## What you need to do
Below are some records; find each line that carries the word "Plan" and copy it.

Dataset entries:
= = = = =

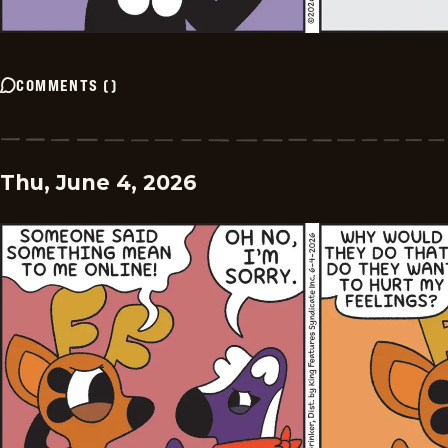
COMMENTS
(
)
Thu, June 4, 2026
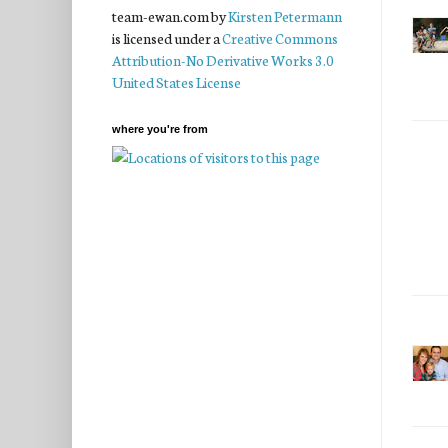
team-ewan.com
by
Kirsten Petermann
is licensed under a
Creative Commons
Attribution-No Derivative Works 3.0
United States License
where you're from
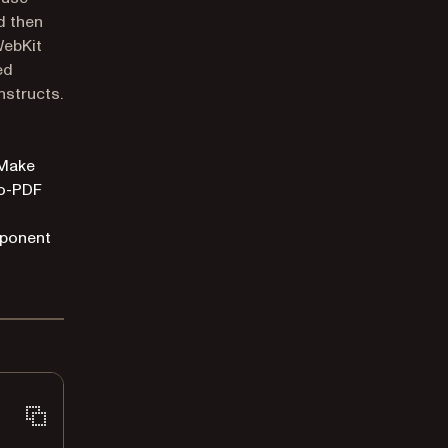
d then
WebKit
ed
nstructs.
 Make
to-PDF
mponent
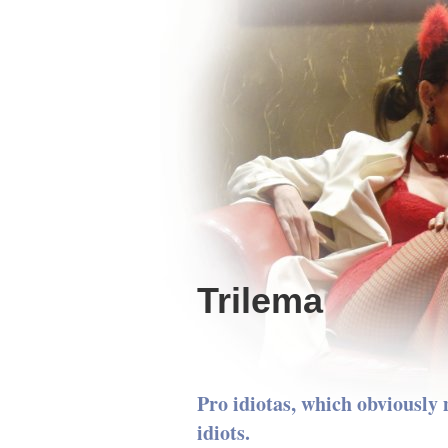
Trilema
Pro idiotas, which obviously 
idiots.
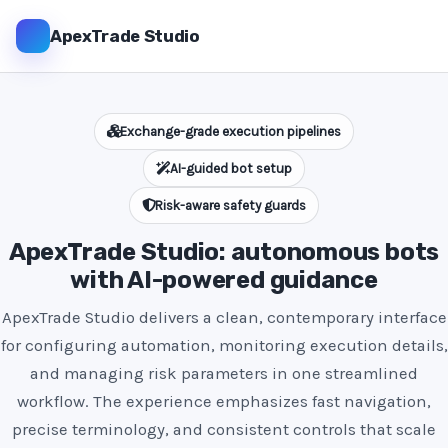
ApexTrade Studio
Exchange-grade execution pipelines
AI-guided bot setup
Risk-aware safety guards
ApexTrade Studio: autonomous bots
with AI-powered guidance
ApexTrade Studio delivers a clean, contemporary interface
for configuring automation, monitoring execution details,
and managing risk parameters in one streamlined
workflow. The experience emphasizes fast navigation,
precise terminology, and consistent controls that scale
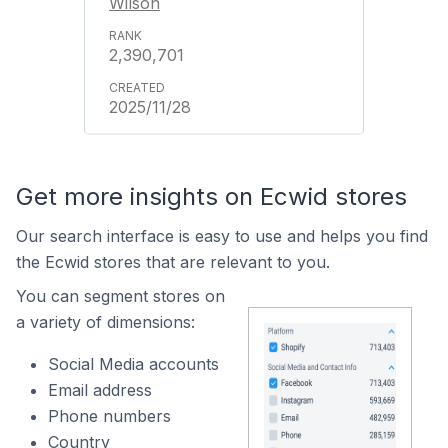
Wilson
2,390,701
2025/11/28
Get more insights on Ecwid stores
Our search interface is easy to use and helps you find
the Ecwid stores that are relevant to you.
You can segment stores on
a variety of dimensions:
Social Media accounts
Email address
Phone numbers
Country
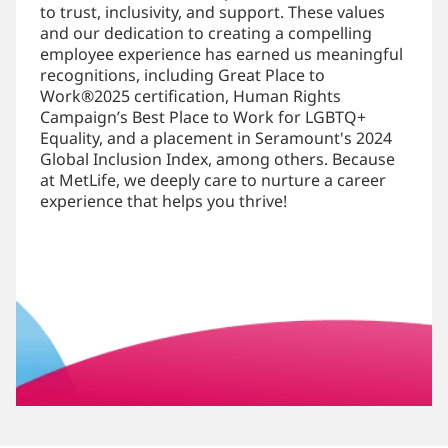
to trust, inclusivity, and support. These values
and our dedication to creating a compelling
employee experience has earned us meaningful
recognitions, including Great Place to
Work®2025 certification, Human Rights
Campaign’s Best Place to Work for LGBTQ+
Equality, and a placement in Seramount's 2024
Global Inclusion Index, among others. Because
at MetLife, we deeply care to nurture a career
experience that helps you thrive!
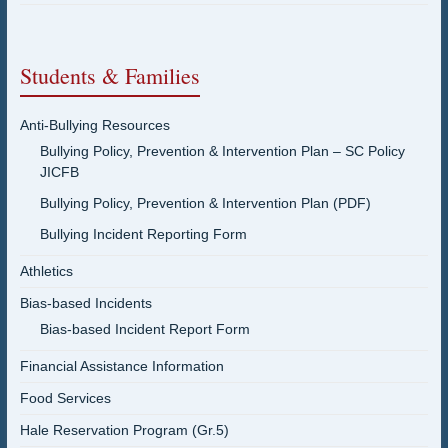
Students & Families
Anti-Bullying Resources
Bullying Policy, Prevention & Intervention Plan – SC Policy
JICFB
Bullying Policy, Prevention & Intervention Plan (PDF)
Bullying Incident Reporting Form
Athletics
Bias-based Incidents
Bias-based Incident Report Form
Financial Assistance Information
Food Services
Hale Reservation Program (Gr.5)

= = = = =

## Exercise answer
Bullying Policy, Prevention & Intervention Plan – SC Policy
Bullying Policy, Prevention & Intervention Plan (PDF)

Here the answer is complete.